Other articles in Summer 2006
Anesthesia Customer Service
Vice President Anesthesia Business Consultants, LLC
If you believe that clinical excellence will ensure your continued success and prosperity as anesthesiologists or CRNAs, you are in for a rude awakening. A growing body of objective evidence clearly indicates that in today's competitive healthcare market a solid commitment to service excellence is a far more critical determinant of the longevity of an anesthesia practice. The problem for the typical anesthesiologist or CRNA who was trained to anticipate the physiologic responses of surgery and a complicated array of pharmacological options and respond with an appropriate alternative in a matter of seconds is that the economic forces affecting the future of all medical specialties do not respond to the same kinds of quick fixes and historical solutions as does the human anatomy. The problem-solving skills that were so carefully learned during residency have little relevance outside the operating room. It has become one of the great ironies of modern medicine that experienced clinicians who can make life or death decisions in a matter of seconds become hopelessly paralyzed in the face of today's economic realities.

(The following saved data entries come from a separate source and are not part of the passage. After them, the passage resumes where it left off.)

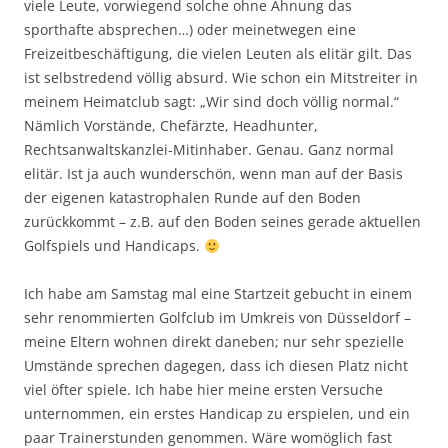
viele Leute, vorwiegend solche ohne Ahnung das
sporthafte absprechen…) oder meinetwegen eine
Freizeitbeschäftigung, die vielen Leuten als elitär gilt. Das
ist selbstredend völlig absurd. Wie schon ein Mitstreiter in
meinem Heimatclub sagt: „Wir sind doch völlig normal.“
Nämlich Vorstände, Chefärzte, Headhunter,
Rechtsanwaltskanzlei-Mitinhaber. Genau. Ganz normal
elitär. Ist ja auch wunderschön, wenn man auf der Basis
der eigenen katastrophalen Runde auf den Boden
zurückkommt – z.B. auf den Boden seines gerade aktuellen
Golfspiels und Handicaps.
Ich habe am Samstag mal eine Startzeit gebucht in einem
sehr renommierten Golfclub im Umkreis von Düsseldorf –
meine Eltern wohnen direkt daneben; nur sehr spezielle
Umstände sprechen dagegen, dass ich diesen Platz nicht
viel öfter spiele. Ich habe hier meine ersten Versuche
unternommen, ein erstes Handicap zu erspielen, und ein
paar Trainerstunden genommen. Wäre womöglich fast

Every anesthesiologist and CRNA understands the value of good customer service when dining out with the family or getting the car serviced. We can all appreciate the value of a promise that is consistent with reality. Who does not appreciate the employee that goes out of his way to deliver an unexpected service? We all understand why the waiter comes back to the table after the food has been served at a good restaurant to ensure that expectations have been met; it clearly demonstrates the restaurant's commitment to satisfying the customer so he or she will not only come back but rave about the experience to others.
Perhaps the real problem in anesthesia is that patients are not seen as customers, but they are. So too are the surgeons who bring them to the facility, the administration that makes it all possible and the various other professionals without whose diligence and persistence operating rooms would not run at all. To the extent that the focus of one's efforts is viewed as a patient the interaction is limited to a dispassionate exercise in clinical problem solving, but when these same patients become customers then their hopes, fears, expectations and requirements all become part of a much more complicated and dynamic equation.
The situation is further complicated by the variety of customers and the diversity of their expectations and requirements. While the goals and objectives of anesthesia administration can be clearly defined, it is not so easy to reconcile the often conflicting expectations of patients, surgeons, operating room staff and hospital administrators. Sorting them all out is a much less objective process; in fact, it can be highly subjective and unpredictable. It is all too easy to suggest that anesthesia providers are not good at it because this was not part of their training. Anyone who can get an "A" in organic chemistry can figure this out.
Market competition is based on the premise that customers have options that they will seek service providers who they believe are most committed to meeting their specific needs and expectations. This is the part of the equation that does not fit the clinical mindset and training. Clinicians want to believe they do what is necessary and appropriate because it is the right thing to do, not because it will win them points on a customer satisfaction survey. Just as college professors must now prepare their lesson plans with an eye to the evaluations their students will give them, so too are anesthesia providers increasingly being evaluated on their ability to communicate effectively and allay their patient's anxiety about surviving surgery.
The clinical algorithm does not allow for contradictions and inconsistencies; the medical scientist does not view the world through the same lens as the social scientist. Each anesthetic experience must be neatly packaged like a five act play. While the experience is designed to anticipate the almost limitless number of options that are created by diverse patient populations, thousands of surgical options and different operative conditions it is not a free-form improvisation. Most options and variations on the theme are carefully scripted and the product of experience. Ultimately, all the data and indicators should be reconcilable and result in a clear course of action. The specialty understands that its practitioners must strive for and embody ability, availability and affability except when these qualities conflict or do not seem to fit the circumstances. There appears to be an unwritten rule that if in doubt stick to ability and hope that the other two will eventually sort themselves out. This is analogous to the age-old advice that it is always easier to ask for forgiveness than permission.
Ironically, the specialty's greatest asset is also its most critical liability. The clinician's ability to be so focused and disciplined in the operating room is his greatest liability outside the operating room where problems are not solved in a matter of seconds, nor even by the application of a unilateral solution. There is no doubt that customer service represents a different paradigm. Customers must be enrolled in the promise of good service. Communication lies at the core of their experience and satisfaction. The good news is that figuring it out requires much less training and experience than giving anesthesia; it just requires a willingness and commitment to accept its relevance and importance and to practice it until it becomes second nature.